Organize each dataset’s metadata in a Data Lake by classification, labeling, and documenting it as part of a thorough metadata management strategy. Users will spend less time looking for appropriate data because it is easier to find and comprehend the material already available.

Use Cases of Data Lake

(1) Telecom: Content Delivery Networks generate log files that are huge in volume. It contains sensitive information about the performance of CDN servers and the quality of video streaming.

With data volumes reaching terabytes and data from various data sources, it posed a challenge for the client to manage this information in real-time and conduct analytics to grasp customer experiences and identify network issues.

GeakMinds solved it using real-time data ingestion using Spark, Kafka, and Anomaly Detection on the Microsoft Azure Platform. Data Lake is used for ingesting terabytes of data from various data sources. It helped our client fix issues in their CDN Network in near real-time and improve customer satisfaction.

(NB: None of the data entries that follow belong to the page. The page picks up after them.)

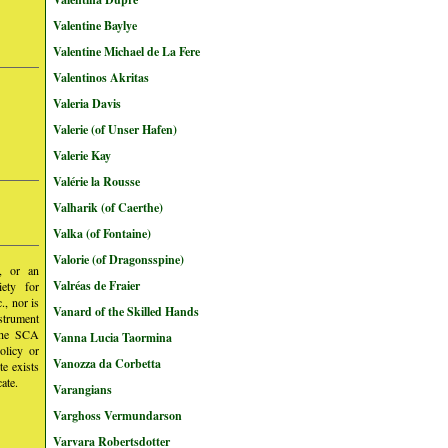
Valentine Baylye
Valentine Michael de La Fere
Valentinos Akritas
Valeria Davis
Valerie (of Unser Hafen)
Valerie Kay
Valérie la Rousse
Valharik (of Caerthe)
Valka (of Fontaine)
Valorie (of Dragonsspine)
y, or an
Valréas de Fraier
iety for
, nor is
Vanard of the Skilled Hands
nstrument
 the SCA
Vanna Lucia Taormina
olicy or
Vanozza da Corbetta
te exists
ate.
Varangians
Varghoss Vermundarson
Varvara Robertsdotter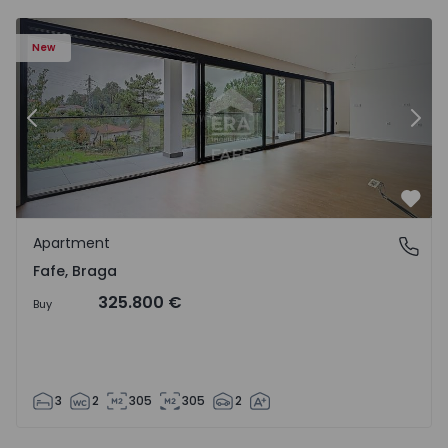
New
Previous
Nex
Favo
Apartment
Fafe, Braga
Fafe, Braga
325.800 €
Buy
3
2
305
305
2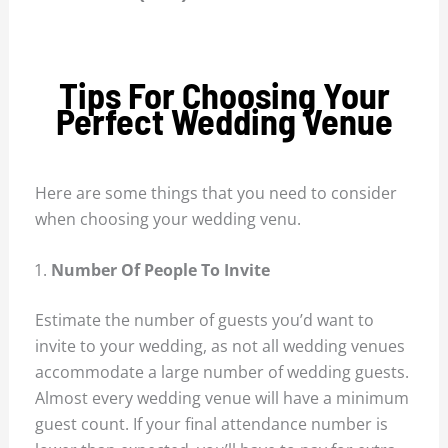
Tips For Choosing Your
Perfect Wedding Venue
Here are some things that you need to consider
when choosing your wedding venu.
Number Of People To Invite
Estimate the number of guests you’d want to
invite to your wedding, as not all wedding venues
accommodate a large number of wedding guests.
Almost every wedding venue will have a minimum
guest count. If your final attendance number is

(2) Banking: Consider an excerpt from McKinsey. A bank had been dealing with serious data issues, including an outdated data warehouse, data from voluminous sources, and a shortage of experts to handle various data sets arriving in varied formats. 

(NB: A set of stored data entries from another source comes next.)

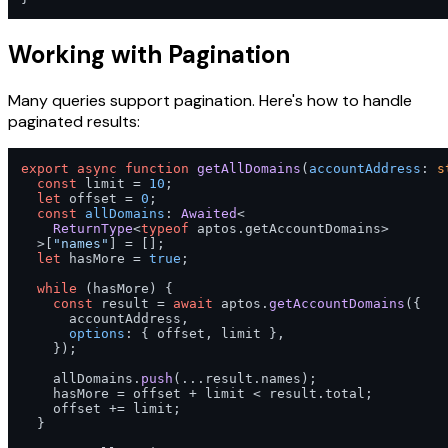
Working with Pagination
Many queries support pagination. Here's how to handle
paginated results:
export
async
function
getAllDomains
(
accountAddress
: 
s
const
 limit = 
10
;

let
 offset = 
0
;

const
allDomains
: 
Awaited
<

ReturnType
<
typeof
 aptos.
getAccountDomains
>

  >[
"names"
] = [];

let
 hasMore = 
true
;

while
 (hasMore) {

const
 result = 
await
 aptos.
getAccountDomains
({

      accountAddress,

options
: { offset, limit },

    });

    allDomains.
push
(...result.
names
);

    hasMore = offset + limit < result.
total
;

    offset += limit;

In separate systems, crucial business data was frequently left unresolved with a delayed response. 

In an attempt to facilitate the extraction, structuring, and transmission of data sets, they decided to opt for the data lake. 

The bank expanded the use of the data lake to other areas in later months due to its success in high-profile business areas. Recording a back-end procedure only for utilized data instead of organizing all the data upfront was a significant change. The bank was able to eliminate data silos, allowing staff to access a variety of data sources (demographic, geographic, social media, and so on) to obtain an in-depth understanding of the company’s customers. 

Use cases for Data Warehouse

(1) Telecom: GeakMinds helped to manage Text analysis for a Fortune 500 company. The client had to sift through thousands of contracts manually. It was a time-consuming process. The cloud-based Data Warehouse solution used was Azure Synapse Analytics. With Azure Cloud’s OCR and NLP techniques, clients can easily search specific contract clauses and verify invoices.

(2) Retail: Take a scenario where a retail organization runs several intricate Business Intelligence (BI) reports, regular queries during the day, and planned inquiries for the night. During nighttime, the company requires different computing capacity than during the day. To solve this issue, it puts up a minimal architecture that makes it simple to scale up or down the warehouse in response to workload. Any volume of data, users, and workloads may be handled by flexible scaling.

(3) E-Commerce: To effectively approach their clients, E-commerce platforms must collect vital marketing metrics (such as clicks, impressions, website traffic, etc.) from marketing tools. Here’s where data warehouses come in handy. Businesses can optimize performance by monitoring and displaying key metrics such as conversion rates, churn rates, return on ad spend, and secure data storage.

Conclusion

Firms must have the knowledge between data lakes and data warehouses and put best practices for their design and use into practice. Businesses must strive for a solid data architecture that supports effective data processing and storage. Companies can gain a competitive advantage by selecting appropriate data storage that suits their needs.